What role is implied by the speaker's self-presentation in Sherman Alexie's Superman and Me?
Superman and Me is an autobiographical indictment of the moral and intellectual destruction inflicted on the Native American population by European interlopers. Sherman Alexie doesn’t come right out and say that, of course. His brief essay does, however, emphasize the legacy of the historical treatment of Native populations by white settlers and governments that forced the indigenous tribes off their tribal lands and onto reservations while purposefully subverting their cultures and customs. The opening of the second paragraph of Alexie’s essay alludes to that history when he writes that his father, an “avid reader” of all manner of literature, had been “one of the few Indians who went to Catholic school on purpose.” The American Government (as well as others like the Australian Government) had maintained a practice of forcing Native Americans to forget their cultures and customs and adopt Western cultures and customs as their own, a sure recipe for disaster.
Alexie writes in the third person because, as he indicates in Superman and Me, his status as an “Indian boy” has condemned him to nothingness. In his essay he refers to his own childhood as an intellectually curious student who uncharacteristically applied himself in school:
“If he’d been anything but an Indian boy living on the reservation, he might have been called a prodigy. But he is an Indian boy living on the reservation and is simply an oddity. He grows into a man who speaks of his childhood in the third-person, as if it will somehow dull the pain and make him sound more modest about his talents.”

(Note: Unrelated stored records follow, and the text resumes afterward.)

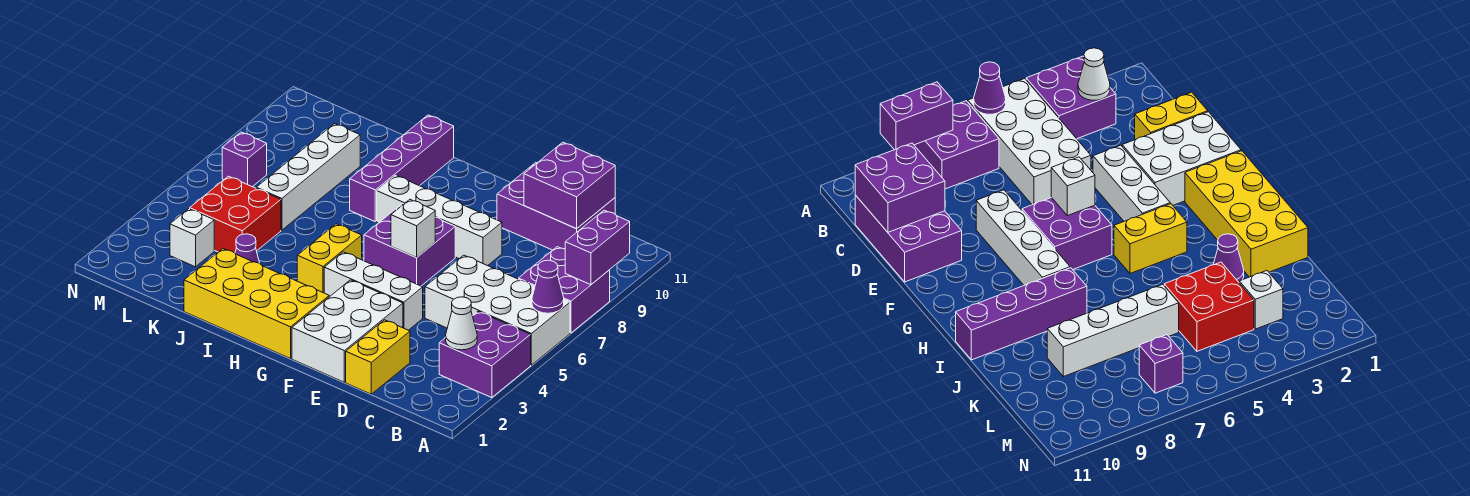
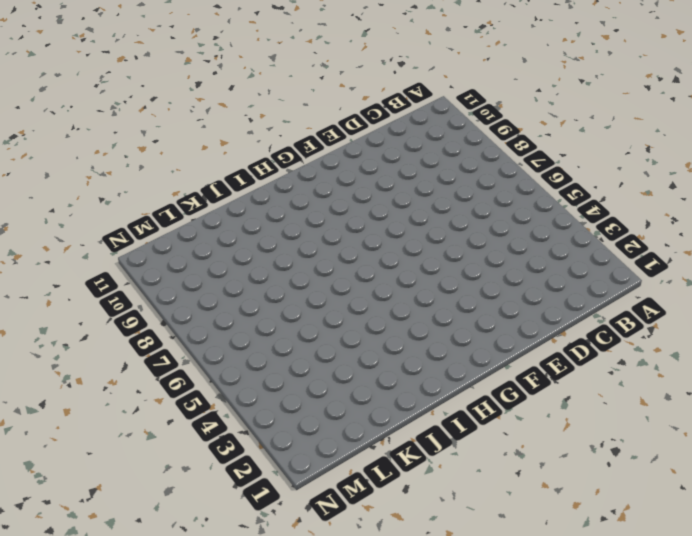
none -> purple brick A3:B4 level 1
none -> white brick A5:D6 level 1
none -> purple brick A7:B8 level 1

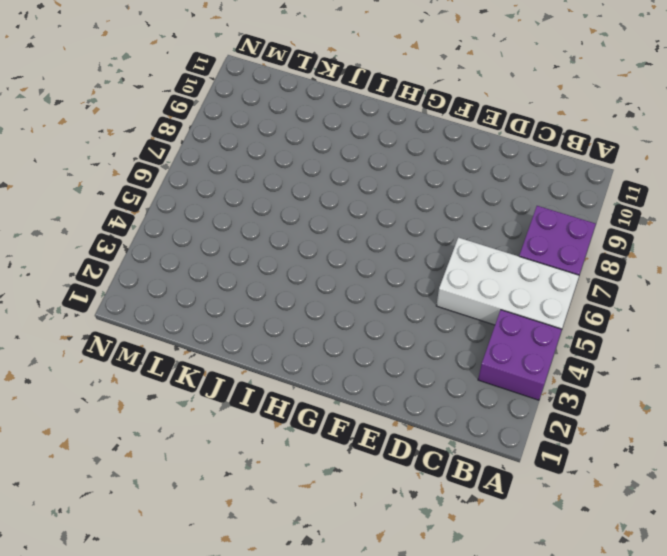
none -> purple brick C10:E11 level 1
none -> yellow brick D1:D2 level 1
none -> white brick E1:F3 level 1

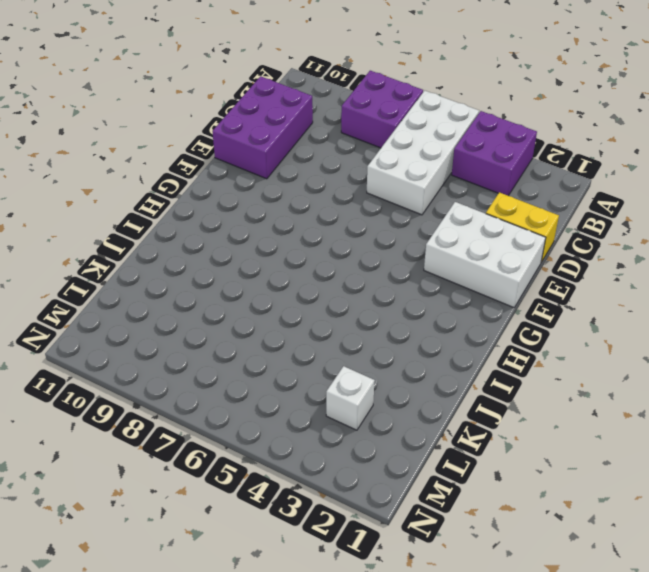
none -> white brick E4:G4 level 1
none -> white brick E8:H8 level 1
none -> purple brick F6:G7 level 1

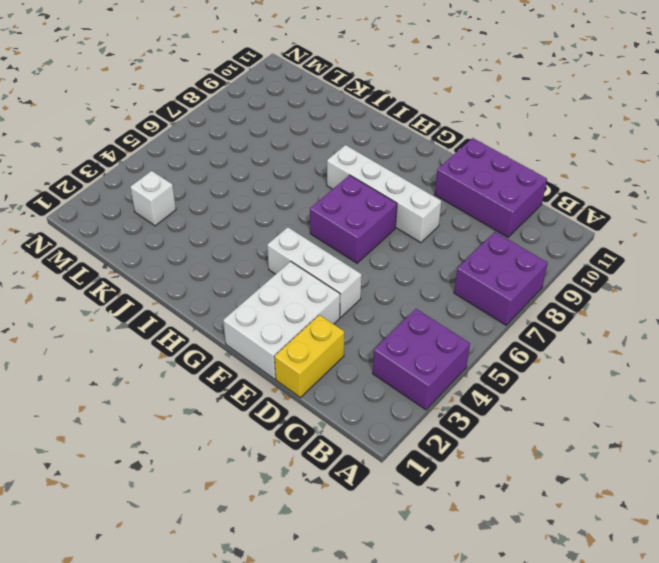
none -> white brick A5:D6 level 1
none -> yellow brick G1:J2 level 1
none -> yellow brick H4:H5 level 1

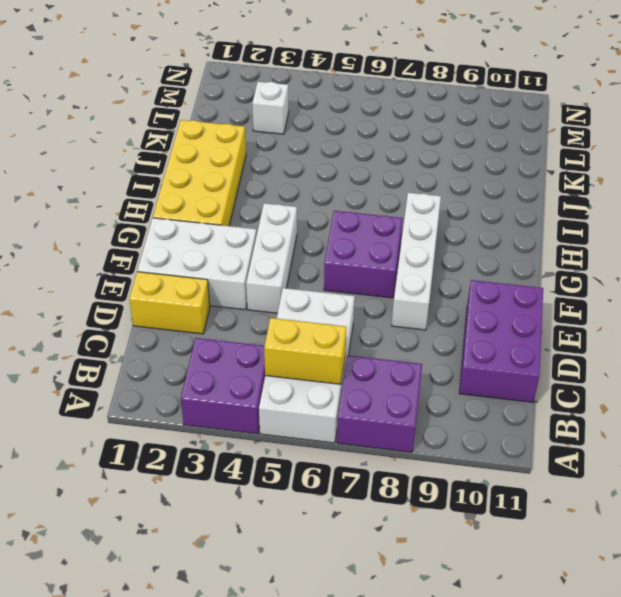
yellow brick B5:B6 level 2 -> yellow brick H4:H5 level 1
none -> purple brick I8:I11 level 1
none -> purple cone J3 level 1
none -> red brick K4:L5 level 1

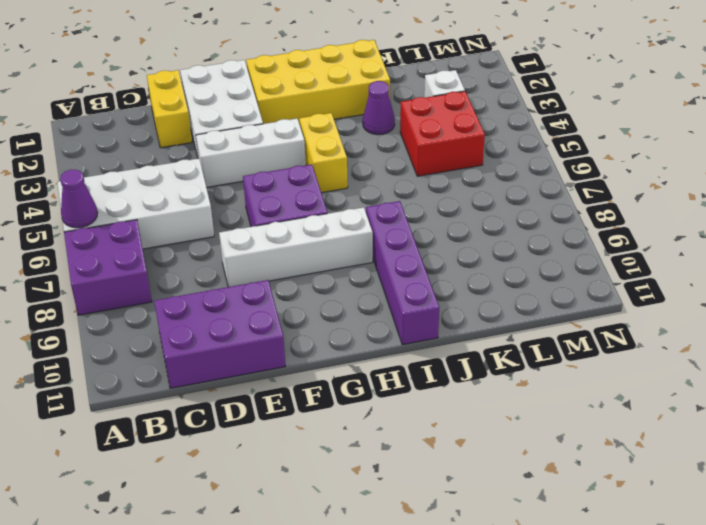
none -> purple brick A3:B4 level 1
none -> white brick K6:K9 level 1
none -> purple brick M7 level 1

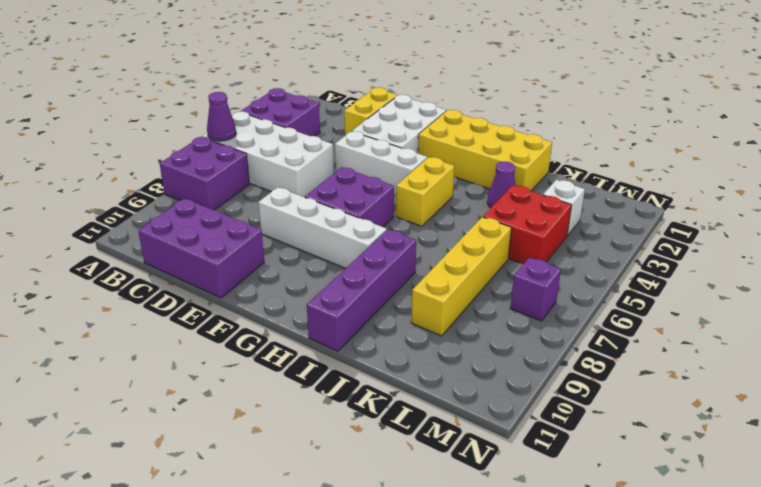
yellow brick K6:K9 level 1 -> white brick K6:K9 level 1
none -> purple brick A8:A9 level 2
none -> white cone B3 level 2
none -> purple brick C10:D11 level 2

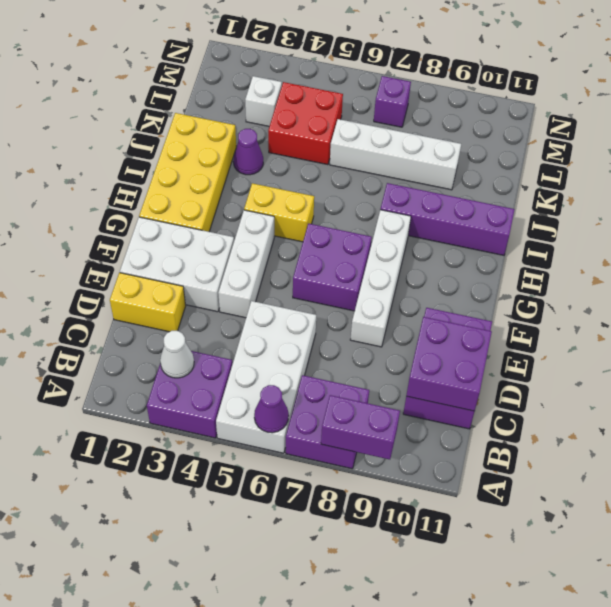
none -> white brick F6 level 2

Alexie is emphasizing the depths to which the Native American community has descended and the degree to which it represents an almost forgotten social entity. He references a Superman comic book he read as a child, which depicts the superhero breaking down a door in his efforts to save mankind (one person at a time). The comic serves as a metaphor for Alexie’s own desperation to break down the mental barriers that separate him from those Indian children who refuse to learn – a sorrowful legacy of the culture of indifference that resulted from the aforementioned destruction of previously vibrant cultures. He ends his essay with a depiction of one such effort at “reaching” these children, writing “I throw my weight against their locked doors. The doors hold.” Alexie is acknowledging that he is no superhero. He cannot prevail over the culture of ambivalence that has permeated his community.
In that one brief paragraph – and Alexie emphasizes the literal and metaphorical importance of paragraphs as self-contained units – where the author reverts to a third-person narrative, and in which he notes that the educated but emotionally-distanced adult begins to “speak of his childhood in the third-person,” he is distancing himself from his own history because he hopes, unsuccessfully, that it will help “dull the pain” of having grown up in a culture that rejected the academic pursuit of knowledge, a pursuit that he had embraced.